Which is, if nothing else, a sign that they realize how bad their situation is. How bad?

Yeeeesh. Company officials insist the pipeline is still economically viable, but it’s a lot less viable than originally thought. That changes the cost/benefit equation — which should include the environmental questions — quite a bit. In other late-breaking realizations…

Mm-hmm, I’ll bet. As I wrote in early September, Vermont Gas has been its own worst enemy, coming across as bullies with landowners, and as questionable managers with state regulators.

Whether its bumblefuckery is enough to shelve the project remains to be seen. Today’s announcement is the beginning of a new phase in the history of this proposal. Up till now, the economic arguments in favor of the pipeline had been strong enough to overcome resistance from the environmental community and a small number of landowners.

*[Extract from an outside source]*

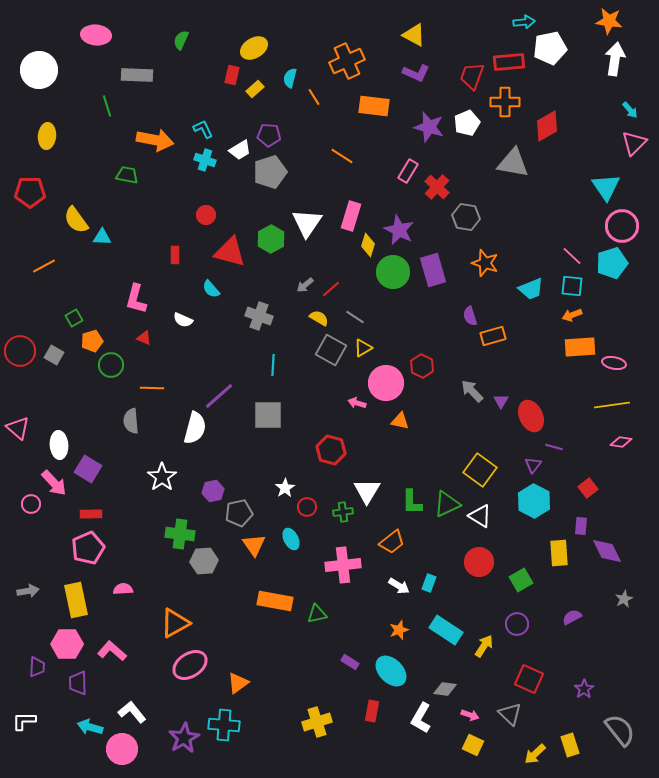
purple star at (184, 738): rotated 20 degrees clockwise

Those arguments are a lot less strong today. Vermont Gas has given the state a big fat excuse to kill the project — at a time when Governor Shumlin (to be entirely political about it) desperately needs a high-profile issue on which he can pander to the left. Well, if he wants one, he’s got one.

Update. The Governor has released a statement, and yes, he sees an open door in front of him.

Although I am pleased that the new leadership at Vermont Gas is taking the time to reevaluate the proposed projects, this further cost increase is very troubling. In the coming weeks my administration will be evaluating all of this new information and looking at these projects as a whole to ensure that they remain in the best interest of Vermont. Meanwhile, I expect Vermont Gas to also reevaluate its communications and negotiations with affected landowners to help improve relations. I trust those steps will continue.